The chairman of the U.S. Bishops’ Committee for Religious Liberty praised America’s rich tradition of religious freedom while calling for further strides.
“The establishment of a culture of religious freedom is always an ongoing task,” said Youngstown Bishop George V. Murry on the occasion of the January 16 celebration of Religious Freedom Day. “A culture of religious freedom consists of respect for the dignity of others as they seek to live in accordance with the truth about God. All people can thrive in such a culture.”
In his statement underscoring “the nation’s long‑standing commitment to freedom of conscience and the freedom to profess one’s own faith,” Bishop Murry expressed gratitude for concrete actions taken by the Trump administration in this regard, “such as recent steps to protect faith-based social service providers.”
In his own official proclamation of Religious Freedom Day 2020, President Trump reaffirmed his administration’s commitment to protecting religious liberty, insisting he would not tolerate “the violation of any American’s ability to worship freely and openly and to live as his or her faith commands.”

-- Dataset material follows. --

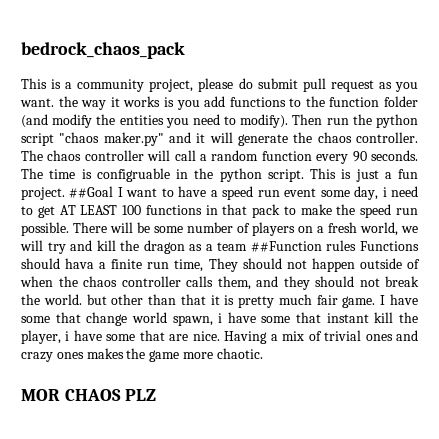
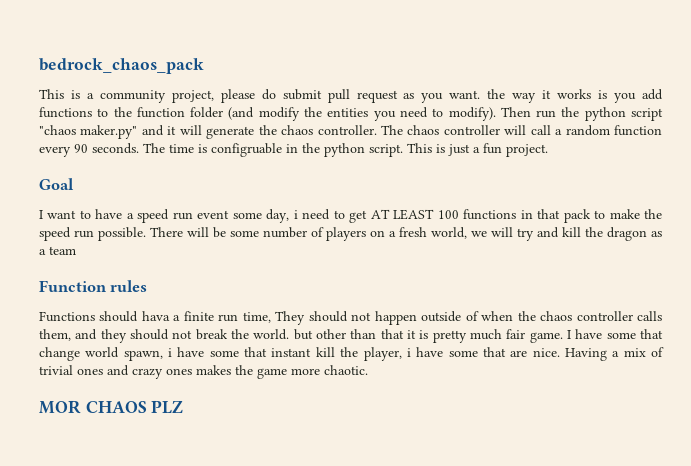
[69,186,114,198] ##Goal -> [39,178,74,190] // Goal //
[250,241,322,252] ##Function -> [39,280,107,292] // Function
(357, 245) none -> (148, 286) //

“Our Founders entrusted the American people with a responsibility to protect religious liberty so that our Nation may stand as a bright beacon for the rest of the world,” the president said. “Today, we remain committed to that sacred endeavor and strive to support those around the world who still struggle under oppressive regimes that impose restrictions on freedom of religion.”
In his statement, Bishop Murry noted that religious freedom requires further protection.
“While the free exercise of religion has long been enshrined in our country’s laws, religious minorities have often experienced encroachments on their ability to practice their faith freely,” he noted. “Even today, many Jewish, Muslim, Christian, and other communities, all in different ways, face challenges to their religious freedom.”
“A culture of freedom means that all people of faith and all religious groups are able to freely worship and participate in the life of our society, without fear of intimidation or coercion,” Murry said.
The bishop ended his statement by expressing gratitude for the way religious liberty “is cherished in this country,” while calling on his brother Catholics to “resolve to build on our inheritance for the good of all.”